(Items stored from a collection)
::::::::::

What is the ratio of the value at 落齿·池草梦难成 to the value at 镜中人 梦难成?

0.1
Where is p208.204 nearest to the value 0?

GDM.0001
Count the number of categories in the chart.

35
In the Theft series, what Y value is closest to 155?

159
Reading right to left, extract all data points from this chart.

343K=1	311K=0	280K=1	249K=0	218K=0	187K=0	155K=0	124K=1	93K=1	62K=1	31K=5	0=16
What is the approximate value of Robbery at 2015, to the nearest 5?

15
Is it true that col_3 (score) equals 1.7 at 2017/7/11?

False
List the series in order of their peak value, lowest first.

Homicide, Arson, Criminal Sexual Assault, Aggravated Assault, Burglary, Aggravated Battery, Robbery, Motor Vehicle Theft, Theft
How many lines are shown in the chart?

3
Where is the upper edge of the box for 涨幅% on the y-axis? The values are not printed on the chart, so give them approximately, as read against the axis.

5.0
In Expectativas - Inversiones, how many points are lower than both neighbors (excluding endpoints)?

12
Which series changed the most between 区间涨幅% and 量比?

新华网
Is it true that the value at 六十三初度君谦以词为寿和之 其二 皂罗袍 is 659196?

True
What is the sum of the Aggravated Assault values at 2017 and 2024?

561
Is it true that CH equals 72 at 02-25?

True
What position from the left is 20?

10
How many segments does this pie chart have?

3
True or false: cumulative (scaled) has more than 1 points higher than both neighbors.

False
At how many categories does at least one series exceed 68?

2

::::::::::

Problem details: Format every line of the entries above as a numbered list, dropping the blank lines.

Reply:
1. What is the ratio of the value at 落齿·池草梦难成 to the value at 镜中人 梦难成?
2. 0.1
3. Where is p208.204 nearest to the value 0?
4. GDM.0001
5. Count the number of categories in the chart.
6. 35
7. In the Theft series, what Y value is closest to 155?
8. 159
9. Reading right to left, extract all data points from this chart.
10. 343K=1	311K=0	280K=1	249K=0	218K=0	187K=0	155K=0	124K=1	93K=1	62K=1	31K=5	0=16
11. What is the approximate value of Robbery at 2015, to the nearest 5?
12. 15
13. Is it true that col_3 (score) equals 1.7 at 2017/7/11?
14. False
15. List the series in order of their peak value, lowest first.
16. Homicide, Arson, Criminal Sexual Assault, Aggravated Assault, Burglary, Aggravated Battery, Robbery, Motor Vehicle Theft, Theft
17. How many lines are shown in the chart?
18. 3
19. Where is the upper edge of the box for 涨幅% on the y-axis? The values are not printed on the chart, so give them approximately, as read against the axis.
20. 5.0
21. In Expectativas - Inversiones, how many points are lower than both neighbors (excluding endpoints)?
22. 12
23. Which series changed the most between 区间涨幅% and 量比?
24. 新华网
25. Is it true that the value at 六十三初度君谦以词为寿和之 其二 皂罗袍 is 659196?
26. True
27. What is the sum of the Aggravated Assault values at 2017 and 2024?
28. 561
29. Is it true that CH equals 72 at 02-25?
30. True
31. What position from the left is 20?
32. 10
33. How many segments does this pie chart have?
34. 3
35. True or false: cumulative (scaled) has more than 1 points higher than both neighbors.
36. False
37. At how many categories does at least one series exceed 68?
38. 2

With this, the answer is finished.